As I carry out a lot of repairs on C.B. and audio equipment, I need a variable power supply with very good current limiting and protection. The circuit I designed for this purpose is shown in the diagram below. This power unit will deliver a current from zero to about 4.25A at a voltage from zero to about 23V. With the component values shown, the short circuit protection is 400 mA, but it can be set below this figure; for instance, an LED can be connected directly to the power supply and the current adjusted to light it without destroying it. The unit is not difficult to build, and in my opinion it outperforms many commercial power supplies. Mine has been in use for more than a year, and has given no trouble at all in that time.
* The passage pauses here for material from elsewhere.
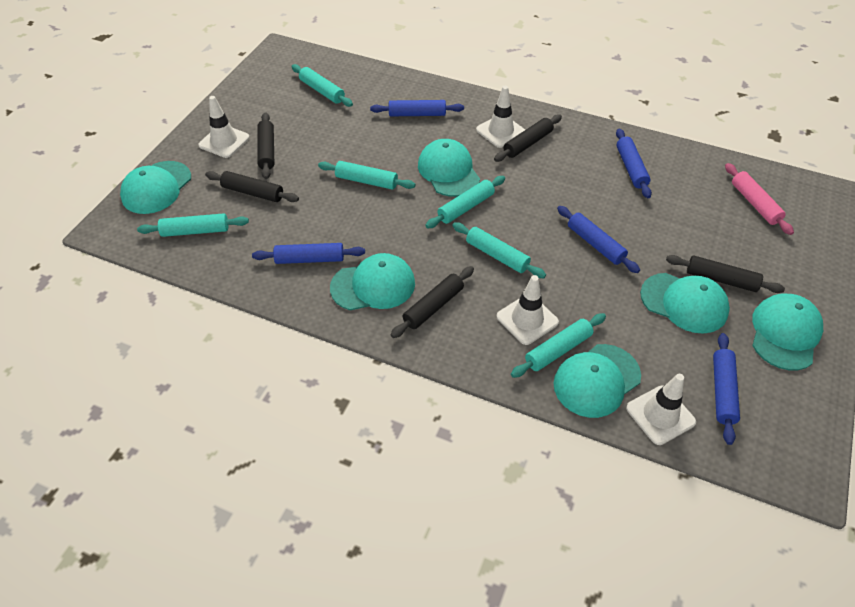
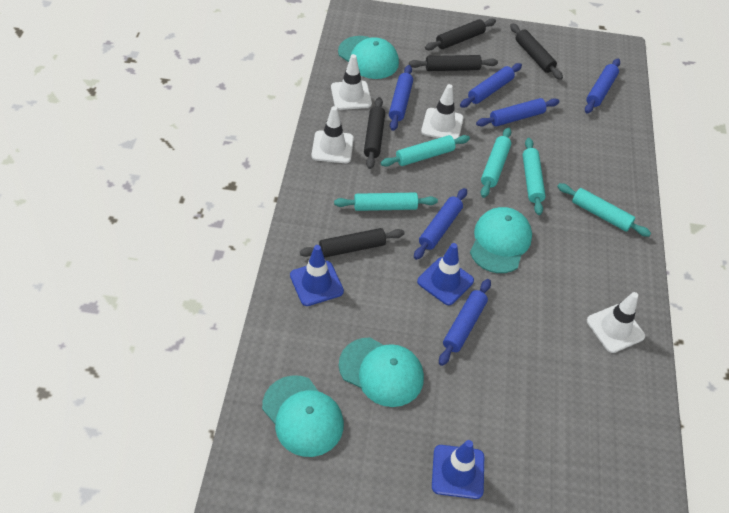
blue rolling pin: 5 -> 6
blue traffic cone: 0 -> 3
pink rolling pin: 1 -> 0
turquoise cap: 6 -> 4
turquoise rolling pin: 6 -> 5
Adjustable Power Supply Circuit Diagram

The first op-amp (IC1) acts as a comparator, comparing the voltage drop across R10 with that set by the wiper of VR1, derived from the Zener diodes ZD1 and ZD2. Two diodes are used in series instead of a single one because Zener diodes below 5V have a negative temperature coefficient. ZD2 has a positive temperature coefficient, so the two tend to cancel out and the reference voltage is more stable. The current available from the unit can be increased or decreased by adjusting VR1.

The output from IC1 is applied to VR2, and because it is constantly reacting to variations in the current through R10, ZD3 is placed in the circuit to provide a reference voltage for VR2. The second op-amp (IC2) compares the voltage at the junction of R14 and R15 with the voltage set by the wiper of VR2, and by varying this setting the output voltage can be increased or decreased.

Diodes Dl and D2 together with R5 provide "foldback" current limiting and in the event of a short circuit the current output is limited to about 400mA. If the output is short circuited, the voltage at the non-inverting input of IC2 would fall almost to zero and this would limit the base drive to Tr2. If the current through R10 rises to a point at which the voltage across it is about 70% of the reference voltage applied to the non-inverting input of IC1, the output of IC1 will swing below the voltage at the junction of R3 and R4. Dl then conducts through R5 and IC1; this reduces the reference voltage on its non-inverting input which in turn takes the output more negative until it is at ground potential, the circuit is stabilised and practically no current flows through R10.

If a large load were applied to the output, a very large current would flow through Tr2 and R10, which would burn out Tr2 if not quickly checked. If, for example, the voltage at the slider of VR2 was 1OV, the voltage across C4 would be equal to this. If a large current was flowing, IC2 would try to reduce the base drive to Tr2; it would also try to discharge C4, but could only do this through VR2, R7 and R9. This would take too long, and Tr2 would be destroyed. The presence of D2 allows C4 to discharge rapidly, so reducing the time for IC2 to shut down.

Trl should have a gain of at least 250. A BC182LB was used in the circuit, but any equivalent transistor of similar gain could be used. Tr2 must be a high power Darlington, preferably a T03 type mounted on an adequate heat sink. Either MJ1001 or MJ3001 would be suitable.